2) « Que veux-tu que je fasse pour toi ? »

     Pour le moment la rencontre ne fait que s’esquisser, mais elle va s’approfondir. Le Christ parle alors directement à l’aveugle, parce que l’homme a su percevoir le signe donné par cette foule : « confiance, lève-toi ». Il a su aller à l’essentiel, jeter son manteau, pourtant son seul trésor, pour bondir et courir. Il n’est pas resté « au bord du chemin ».

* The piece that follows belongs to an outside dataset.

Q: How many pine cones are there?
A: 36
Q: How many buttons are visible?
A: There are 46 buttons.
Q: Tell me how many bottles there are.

     Débarrassé de tout ce qui l’entrave, l’encombre, cet homme peut alors entendre la parole que le Christ lui adresse personnellement : « pour toi ». Sommes-nous attentifs aux signes que le Seigneur ne cesse de mettre sur notre route ? Acceptons-nous de nous mettre en marche, en laissant l’accessoire, le ‘divertissement’ ? Avec le désir de Dieu, il nous faut aussi le discernement.

 

3) « Va, ta foi t’a sauvé »

     La rencontre n’est pas terminée. Il s’agit de porter du fruit. Le dialogue s‘est noué et l’homme va à l’essentiel : « Que je retrouve la vue ! ». Pour prendre le bon chemin, le chemin du Christ. Pour voir les merveilles de Dieu dans sa vie et autour de lui. Pour permettre au projet de Dieu de se réaliser : qu’il devienne homme, dans sa plénitude, à l’image du Christ, vrai ‘Fils de la Gloire’.

     Cet homme qui était « assis au bord du chemin », sans perspective, est désormais debout sur ce chemin qui a pour nom Jésus. « Il suivait Jésus sur le chemin ». Le salut, c’est cela, rencontrer le Christ en profondeur, lier avec Lui ce dialogue d’alliance, Le suivre sur le chemin des béatitudes pour, avec lui et par lui, répondre au projet du Père et obtenir la Vie en plénitude. Pour cela il faut désir, discernement, mais également courage de prendre le chemin du Christ.